Content starts

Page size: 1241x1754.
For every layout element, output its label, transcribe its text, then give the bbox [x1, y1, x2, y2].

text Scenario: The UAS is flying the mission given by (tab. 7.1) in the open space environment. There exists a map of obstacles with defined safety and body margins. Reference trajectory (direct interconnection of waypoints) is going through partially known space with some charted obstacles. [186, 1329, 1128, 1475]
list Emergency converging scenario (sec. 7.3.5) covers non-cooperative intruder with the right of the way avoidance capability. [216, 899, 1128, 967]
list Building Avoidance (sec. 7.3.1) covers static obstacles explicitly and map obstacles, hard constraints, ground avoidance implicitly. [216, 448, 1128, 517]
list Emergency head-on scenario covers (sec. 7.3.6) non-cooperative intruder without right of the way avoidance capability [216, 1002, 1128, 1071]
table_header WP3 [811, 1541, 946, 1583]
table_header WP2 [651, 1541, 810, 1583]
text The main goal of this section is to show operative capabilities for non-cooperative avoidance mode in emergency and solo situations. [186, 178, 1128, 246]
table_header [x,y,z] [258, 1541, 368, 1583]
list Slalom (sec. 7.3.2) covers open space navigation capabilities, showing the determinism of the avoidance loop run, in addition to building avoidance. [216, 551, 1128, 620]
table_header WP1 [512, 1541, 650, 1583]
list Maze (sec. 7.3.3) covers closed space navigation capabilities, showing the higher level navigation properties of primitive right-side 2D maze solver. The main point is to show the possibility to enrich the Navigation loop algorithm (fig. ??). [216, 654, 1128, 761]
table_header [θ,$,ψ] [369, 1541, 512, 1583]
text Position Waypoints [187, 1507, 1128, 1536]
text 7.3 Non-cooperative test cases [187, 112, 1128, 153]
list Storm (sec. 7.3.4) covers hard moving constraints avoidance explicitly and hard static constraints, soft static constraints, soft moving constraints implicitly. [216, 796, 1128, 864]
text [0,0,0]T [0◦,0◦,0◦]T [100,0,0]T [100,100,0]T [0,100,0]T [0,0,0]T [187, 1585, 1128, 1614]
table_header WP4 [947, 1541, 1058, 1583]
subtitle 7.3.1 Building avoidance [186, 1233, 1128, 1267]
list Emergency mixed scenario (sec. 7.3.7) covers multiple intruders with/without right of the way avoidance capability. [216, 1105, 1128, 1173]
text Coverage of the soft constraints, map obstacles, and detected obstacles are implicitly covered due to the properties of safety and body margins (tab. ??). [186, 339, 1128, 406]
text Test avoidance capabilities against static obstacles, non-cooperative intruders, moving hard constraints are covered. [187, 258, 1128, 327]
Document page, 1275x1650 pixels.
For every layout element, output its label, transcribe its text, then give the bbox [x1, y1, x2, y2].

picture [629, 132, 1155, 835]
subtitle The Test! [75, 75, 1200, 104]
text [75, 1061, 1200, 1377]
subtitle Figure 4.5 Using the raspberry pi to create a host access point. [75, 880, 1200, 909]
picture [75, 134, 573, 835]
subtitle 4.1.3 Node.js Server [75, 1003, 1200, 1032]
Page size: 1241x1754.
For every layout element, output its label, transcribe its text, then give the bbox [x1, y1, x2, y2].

Content ends

Task instructions:
Could you give the records above again, exactly and in full?

Solution below:
Page size: 1241x1754.
For every layout element, output its label, transcribe its text, then give the bbox [x1, y1, x2, y2].

text Scenario: The UAS is flying the mission given by (tab. 7.1) in the open space environment. There exists a map of obstacles with defined safety and body margins. Reference trajectory (direct interconnection of waypoints) is going through partially known space with some charted obstacles. [186, 1329, 1128, 1475]
list Emergency converging scenario (sec. 7.3.5) covers non-cooperative intruder with the right of the way avoidance capability. [216, 899, 1128, 967]
list Building Avoidance (sec. 7.3.1) covers static obstacles explicitly and map obstacles, hard constraints, ground avoidance implicitly. [216, 448, 1128, 517]
list Emergency head-on scenario covers (sec. 7.3.6) non-cooperative intruder without right of the way avoidance capability [216, 1002, 1128, 1071]
table_header WP3 [811, 1541, 946, 1583]
table_header WP2 [651, 1541, 810, 1583]
text The main goal of this section is to show operative capabilities for non-cooperative avoidance mode in emergency and solo situations. [186, 178, 1128, 246]
table_header [x,y,z] [258, 1541, 368, 1583]
list Slalom (sec. 7.3.2) covers open space navigation capabilities, showing the determinism of the avoidance loop run, in addition to building avoidance. [216, 551, 1128, 620]
table_header WP1 [512, 1541, 650, 1583]
list Maze (sec. 7.3.3) covers closed space navigation capabilities, showing the higher level navigation properties of primitive right-side 2D maze solver. The main point is to show the possibility to enrich the Navigation loop algorithm (fig. ??). [216, 654, 1128, 761]
table_header [θ,$,ψ] [369, 1541, 512, 1583]
text Position Waypoints [187, 1507, 1128, 1536]
text 7.3 Non-cooperative test cases [187, 112, 1128, 153]
list Storm (sec. 7.3.4) covers hard moving constraints avoidance explicitly and hard static constraints, soft static constraints, soft moving constraints implicitly. [216, 796, 1128, 864]
text [0,0,0]T [0◦,0◦,0◦]T [100,0,0]T [100,100,0]T [0,100,0]T [0,0,0]T [187, 1585, 1128, 1614]
table_header WP4 [947, 1541, 1058, 1583]
subtitle 7.3.1 Building avoidance [186, 1233, 1128, 1267]
list Emergency mixed scenario (sec. 7.3.7) covers multiple intruders with/without right of the way avoidance capability. [216, 1105, 1128, 1173]
text Coverage of the soft constraints, map obstacles, and detected obstacles are implicitly covered due to the properties of safety and body margins (tab. ??). [186, 339, 1128, 406]
text Test avoidance capabilities against static obstacles, non-cooperative intruders, moving hard constraints are covered. [187, 258, 1128, 327]
Document page, 1275x1650 pixels.
For every layout element, output its label, transcribe its text, then give the bbox [x1, y1, x2, y2].

picture [629, 132, 1155, 835]
subtitle The Test! [75, 75, 1200, 104]
text [75, 1061, 1200, 1377]
subtitle Figure 4.5 Using the raspberry pi to create a host access point. [75, 880, 1200, 909]
picture [75, 134, 573, 835]
subtitle 4.1.3 Node.js Server [75, 1003, 1200, 1032]
Page size: 1241x1754.
For every layout element, output its label, transcribe its text, then give the bbox [x1, y1, x2, y2].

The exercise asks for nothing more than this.